* RINCIAN TUGAS *
Lanjutkan teks tentang rukun salat di bawah ini, mulai setelah kalimat terakhirnya.

* KUTIPAN BACAAN *
#####

Jumat, 19 Oktober 2018

Rukun Sholat

بسم الله الرحمن الرحيم

السلام عليكم ورحمة الله وبركاته



RUKUN SOLAT

TERJEMAHAN SAFINATUN NAJAH

اركان الصلاة سبعة عشر
Arkaanushsholaati Sab’ata ‘Asyaro :

الاول النية
Al-Awwalu Anniyyatu

الثا تكبرة الاحرام

Ats-Tsaani Takbiirotul Ihroomi

الثالث القيام علي القادر

Ats-Tsaalitsu Al-Qiyaamu ‘Alal Qoodiri

الرابع قراءتالفاتحة
Ar-Roobi’u Qirooatul Faatihati

الخامس الركع
Al-Khoomisu Ar-Rukuu’u

اسادس اتمءنينة فيه
As-Saadisu Aththuma’niinatu Fiihi

تلسابع الاعتدل
As-Saabi’u Al-’Itidaalu

الثامن التمءنينة فيه
Ats-Tsaaminu Aththuma’niinatu Fiihi

التاسع السجود مرتين
At-Taasi’u Assujuudu Marrotaini

العاشر التمءنينة فيه
Al-’Aasyiru Aththuma’niinatu Fiihi

الحادي عشر الجلوس بين السجدتين
Al-Haadi ‘Asyaro Aljuluusu Bainassajadataini

الثان عشر التمءنينة فيه
Ats-Tsaani ‘Asyaro Aththuma’niinatu Fiihi

الثالث عشر التشهدالاخرة
Ats-Tsaalitsu ‘Asyaro Attasyahhudul Akhiiru

الرابع عشر القعود فيه
Ar-Roobi’u ‘Asyaro Alqu’uudu Fiihi

الخامس عشر الصلاة علي النبي صلي الله عليه والسلام فيه
Al-Khoomisu ‘Asyaro Ashsholaatu ‘Alannabiyyi Shollallaahu ‘Alaihi Wasallama Fiihi

السادس عشر السلام
As-Saadisu ‘Asyaro Assalaamu

السابع عشر الترتيب
As-Saabi’u ‘Asyaro Attartiibu .

#####

* SEGMEN DATA *
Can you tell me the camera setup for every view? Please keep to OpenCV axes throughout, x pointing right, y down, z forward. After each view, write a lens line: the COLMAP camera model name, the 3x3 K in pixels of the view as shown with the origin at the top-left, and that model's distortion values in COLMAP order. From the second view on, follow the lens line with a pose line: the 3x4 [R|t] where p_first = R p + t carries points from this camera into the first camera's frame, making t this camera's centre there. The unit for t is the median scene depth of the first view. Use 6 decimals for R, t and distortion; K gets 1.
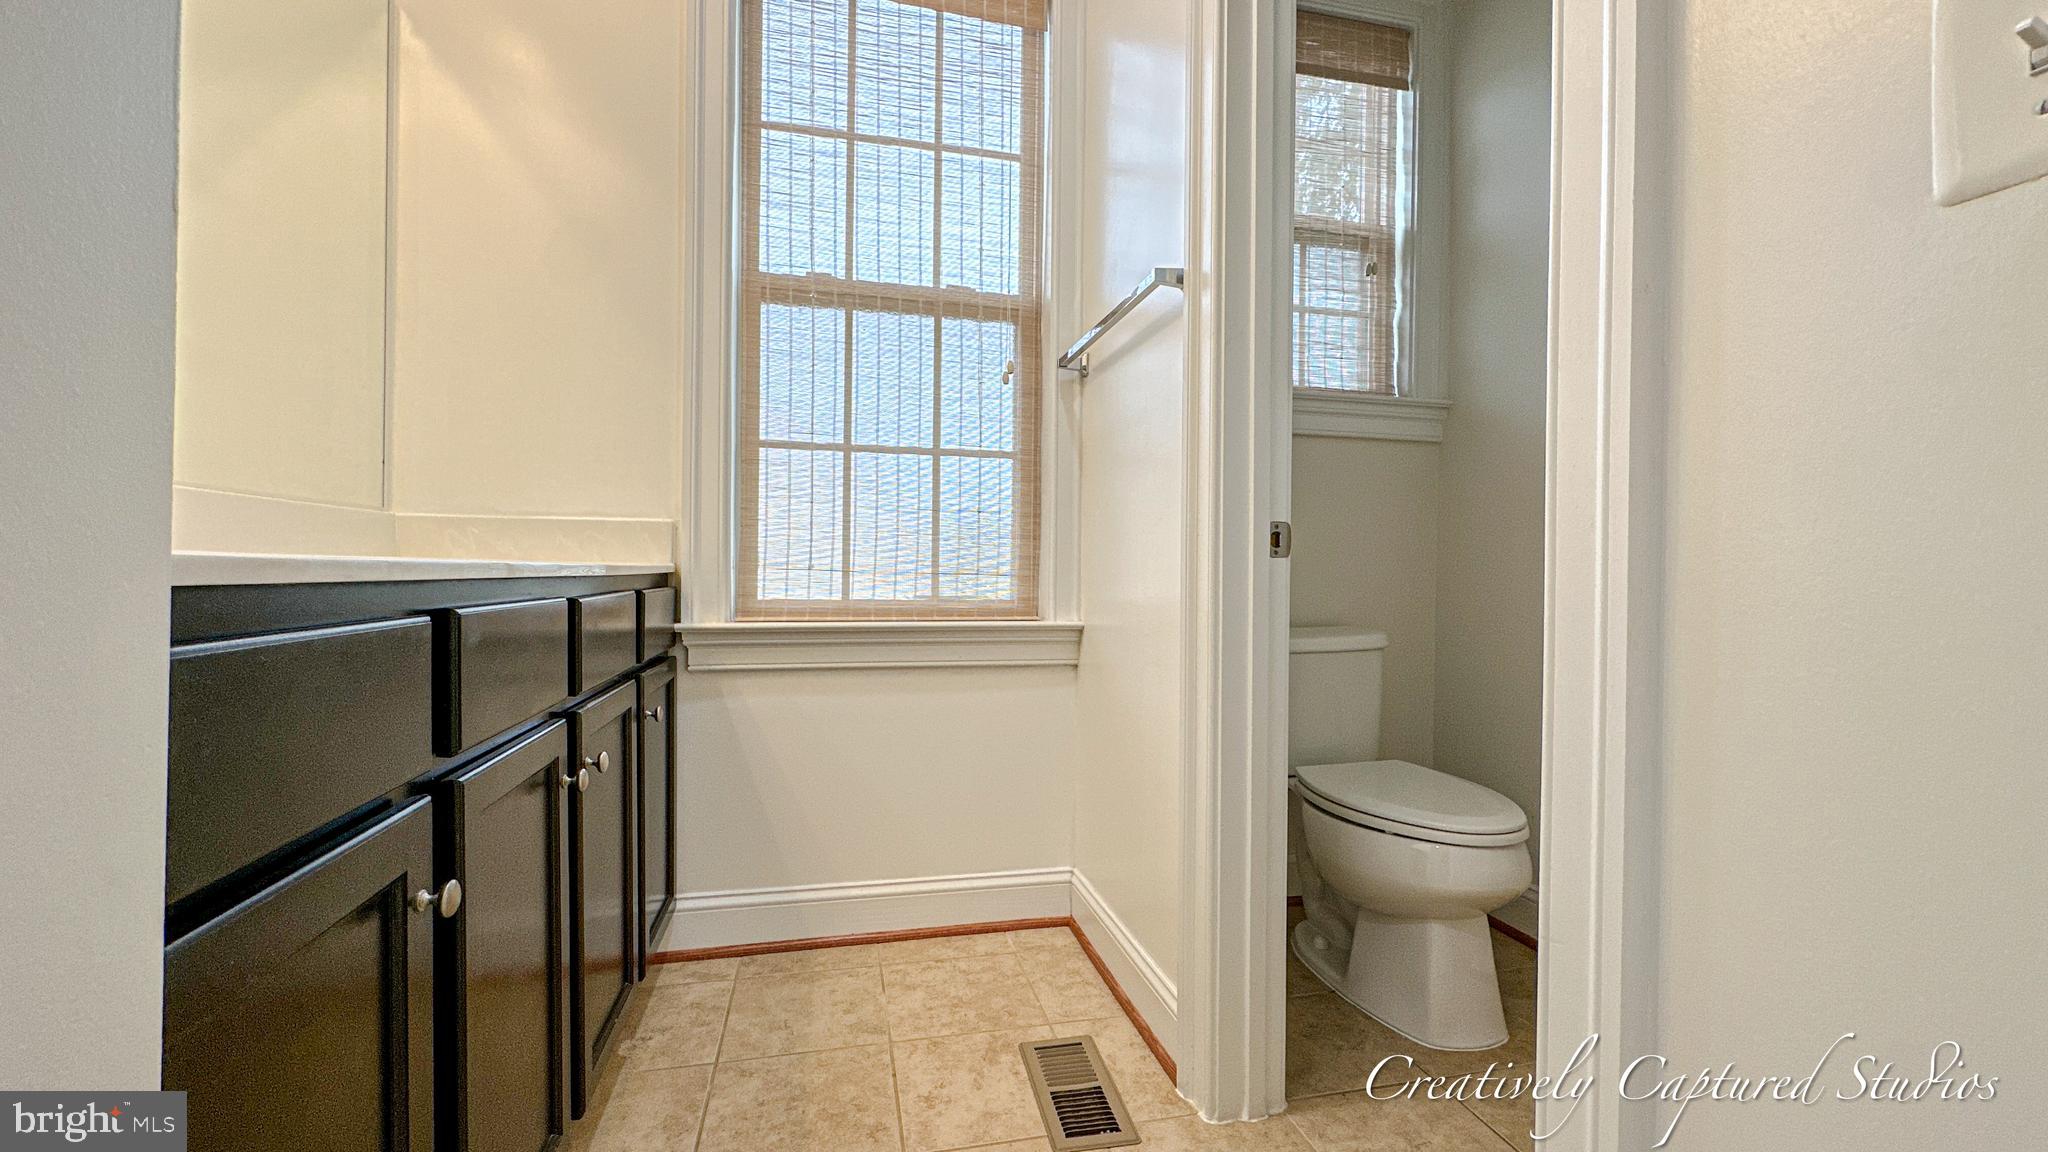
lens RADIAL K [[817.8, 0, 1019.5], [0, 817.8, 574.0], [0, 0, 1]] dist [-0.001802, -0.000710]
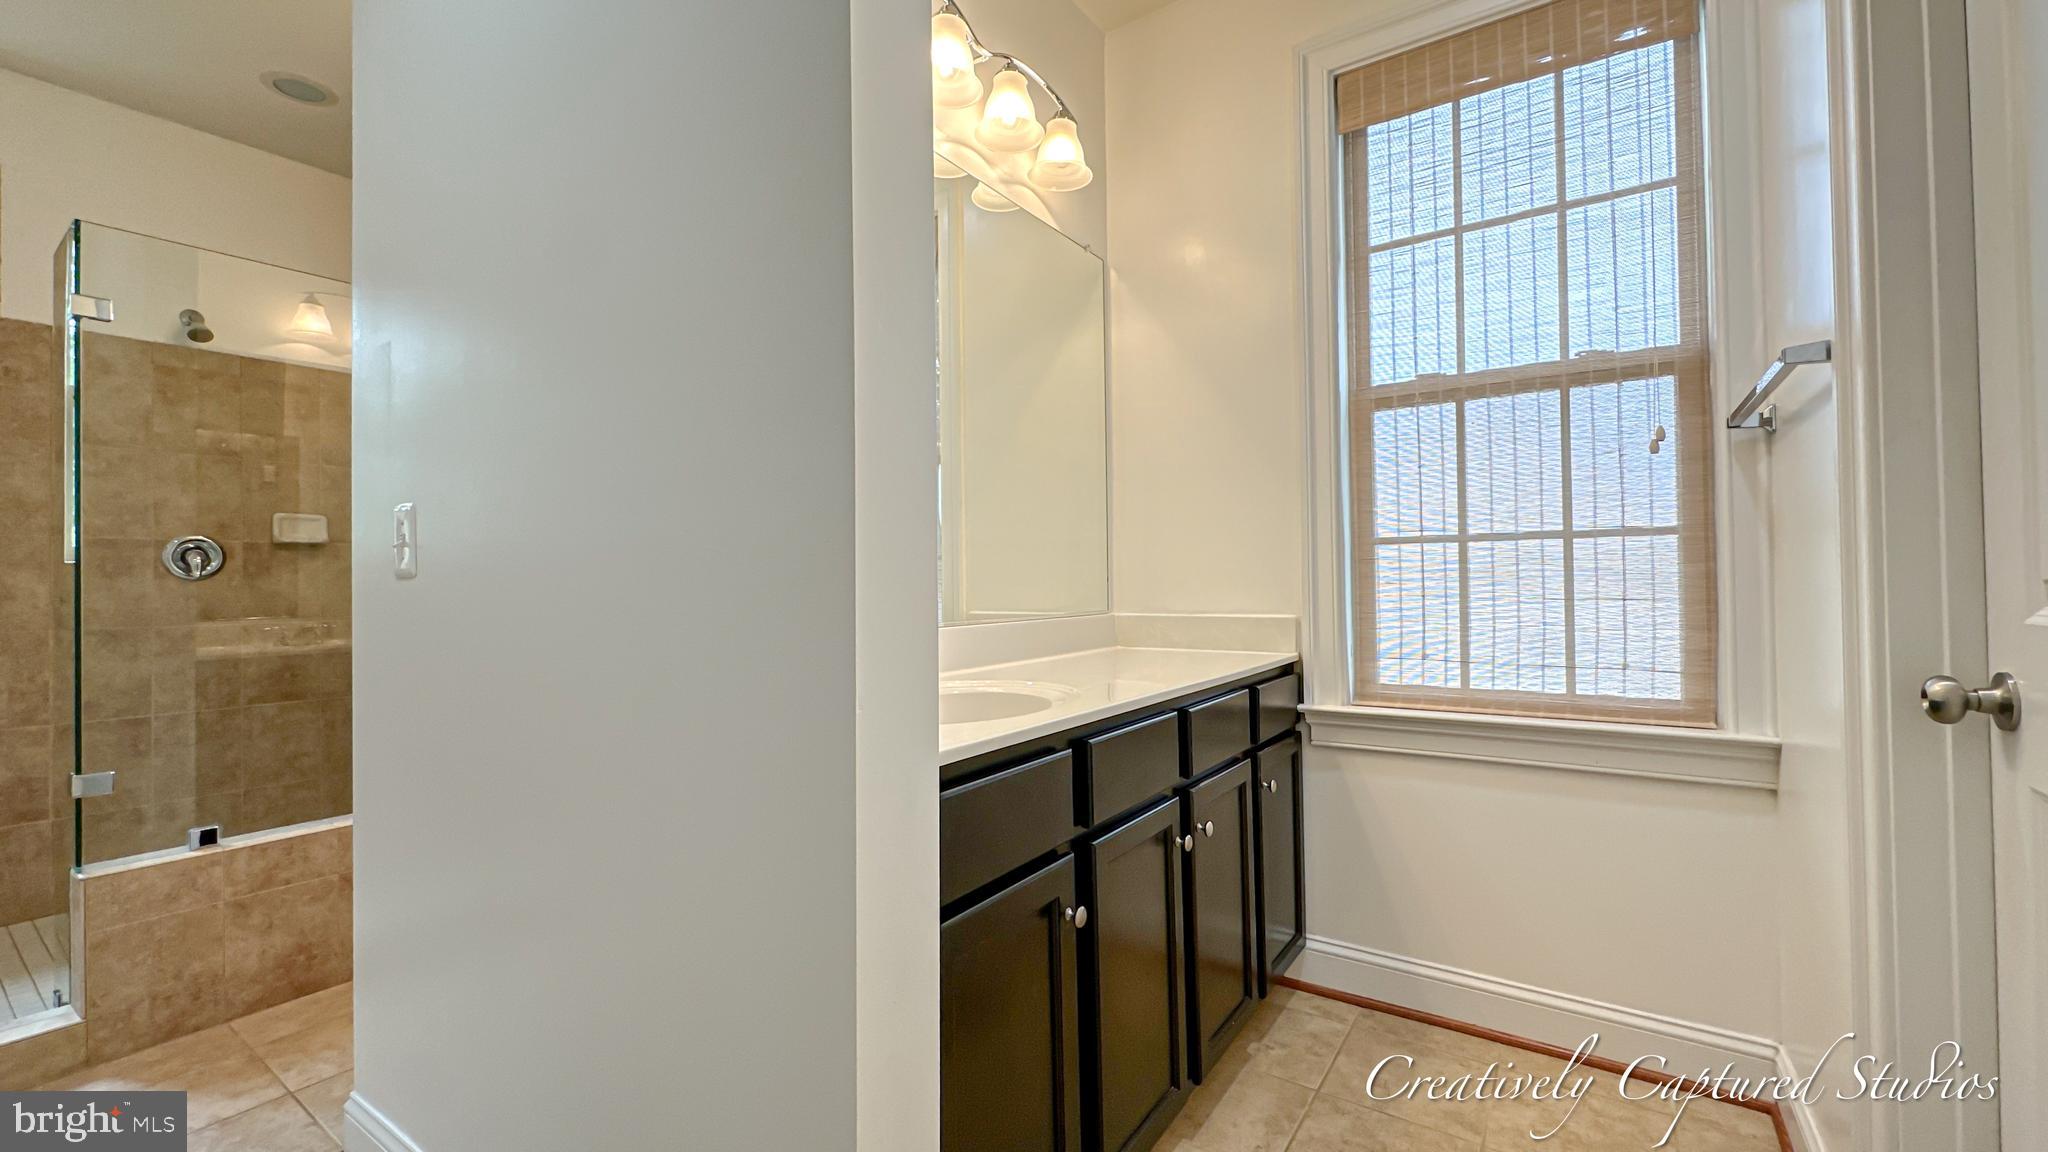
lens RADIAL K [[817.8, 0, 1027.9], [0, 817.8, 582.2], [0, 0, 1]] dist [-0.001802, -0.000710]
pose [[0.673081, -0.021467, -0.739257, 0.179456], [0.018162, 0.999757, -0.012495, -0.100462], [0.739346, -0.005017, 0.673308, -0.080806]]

#####

* JAWABAN LATIHAN *
Rukun-rukun Sholat itu ada :
Yang pertama niat,
yg kedua takbirotul ihrom,
yg ketiga berdiri atas orang yg mampu,
yg keempat membaca Fatihah,
yg kelima ruku’
yg keenam tuma’ninah di dalam ruku’
yg ketujuh i’tidal
yg kedelapan tuma’ninah di dalam i’tidal,
yg kesembilan sujud 2 kali
yg kesepuluh tuma’ninah di dalam sujud,
yg kesebelas duduk antara 2 sujud,
yg kedua belas tuma’ninah di dalam duduk antara 2 sujud,
yg ketiga belas tasyahhud akhir,
yg keempat belas duduk di dalam tasyahhud akhir,
yg kelima belas sholawat atas Nabi SAW,
yg keenam belas salam,
yg ketujuh belas tertib

Syarh atau Penjelasan :

Rukun Shalat
Rukun shalat ada tujuh belas.
Pertama, niat.
Tempat niat adalah di hati.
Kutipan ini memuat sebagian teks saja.